> [Required tasks]
• 1. Answer these from the Expanse book review:
(a) How many POV characters does the book have?
(b) Which book does the reviewer move on to next?
(c) Despite being at times terrifying and horrific, what tone does the series keep?
• 2. Extend the Expanse book review past its final sentence, keeping the reviewer's voice.

> [Extract provided]

One of the things that has to be resolved before we can move on to the conflict in the final three books is the problem of Marco Inaros and the Free Navy, and the larger problem of the Belt and its inhabitants in this post-Earth world. I think all of that is handled very well, and I think the fact that the authors have SO many POV characters this time is to absolutely give us a widespread view of the expanse (heh) of the story and what's going on. This is the only book in the series with more than a handful of POV characters, and it's more than twenty.
I still have yet to watch the final season of The Expanse TV show, which adapts this book (and parts of the others?? I don't know) because I'm worried it won't be a satisfying ending to the series. This is an irrational fear, I think, because the book series could have stopped here with this one if the authors wanted and it would have been a satisfying ending, so why can't that work for the show, too?
On to Persepolis Rising. I am extremely interested to see how I feel about these last four books, because while I was reading them I was constantly getting the feeling that on re-read I would like them better.
January 2017:
“That’s the problem with things you can’t do twice,” Naomi said. “You can’t ever know how it would have gone if it had been the other way.”
“No. But you can say that if you don’t do something different it’ll happen again, and again, and again, over and over until something changes the game.”
“Like the protomolecule?”
“It didn’t change anything,” Holden said. “Here we are, still doing all the same things we did before. We’ve got a bigger battleground. Some of the sides have shifted around. But it’s all the same crap we’ve been doing since that first guy sharpened a rock.”
First, a warning. If you are looking for an objective review of this book, you can just go ahead and look elsewhere. My ability to be objective flew out the airlock last book and is now floating around out there cold and dead in space. Mayhaps eventually it shall encounter a black hole and spend the rest of eternity being crushed into nothingness. I am complete trash for this series.
Okay, but with that said, I also happen to think I’m right about it, and what I’m right about is that this series is awesome, and it just keeps getting better, and why aren’t you effing reading it. This is top-notch sci-fi, space opera. It has a believable hard science background, and yet the characters are the focus. So many delicious character arcs. So, so many.
It also manages to pull off being simultaneously epic and intimate. Solar-system and species-altering events occur, but they are always grounded in the characters, which of course makes them even more devastating.
“Politics is the art of the possible, Captain Pa. When you play at our level, grudges cost lives.”
This is also a series that, despite being on occasion terrifying and horrific, remains hopeful in tone. Just a bunch of flawed humans running around space, making a hash of things, and underneath that, a basic human decency, and a yearning to be better.

> [Data lines]
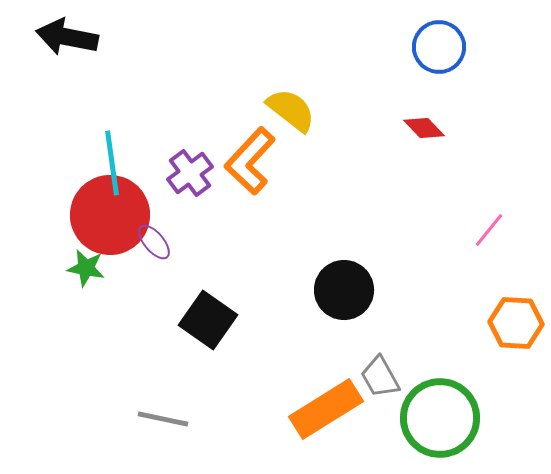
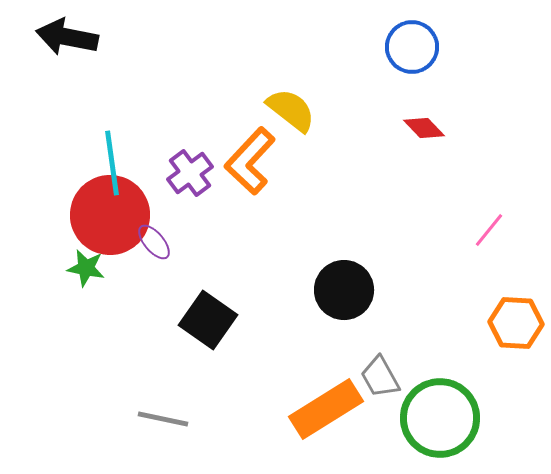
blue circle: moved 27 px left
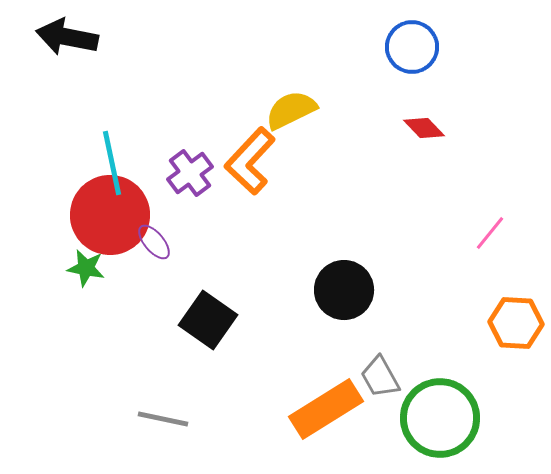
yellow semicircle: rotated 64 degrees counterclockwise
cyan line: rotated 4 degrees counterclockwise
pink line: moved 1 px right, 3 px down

> [Outputs]
• 1.
(a) More than twenty.
(b) Persepolis Rising.
(c) A hopeful one.

• 2.
This book has the most POV characters of all the books so far, which was a smart choice. The scope of this story is much larger now, and we really need to be seeing the events from a lot of different perspectives. Holden is there, of course, and Corey manages to give him an arc, even this far into book six. And then we’ve also got POVs from Naomi, Amos, Alex, Bobbie (now a full member of the crew, yay!), Clarissa Mao (also now a crewmember), Avasarala (who breaks my heart), Michio Pa (the captain who can’t make up her mind which side she wants to work for), Fred Johnson, Anderson Dawes, Prax (haven’t seen him in a while), Naomi’s son (the little shit) Philip, Marko (the terrorist leader of the Free Navy), some random one-off chapters of people working on Medina Station, and the whole thing is bookended with a prologue and epilogue from our old friend Anna (the preacher from Abaddon’s Gate).
Listing them out like that, I’m realizing there are actually even more than I’d thought. I’m even more impressed now that the book juggled that many POVs, and did it well.
“Because Inaros and all the Free Navy people, they weren’t fighting for Belter rights or political recognition. They were fighting to have the past back, to have things be what they’ve always been.”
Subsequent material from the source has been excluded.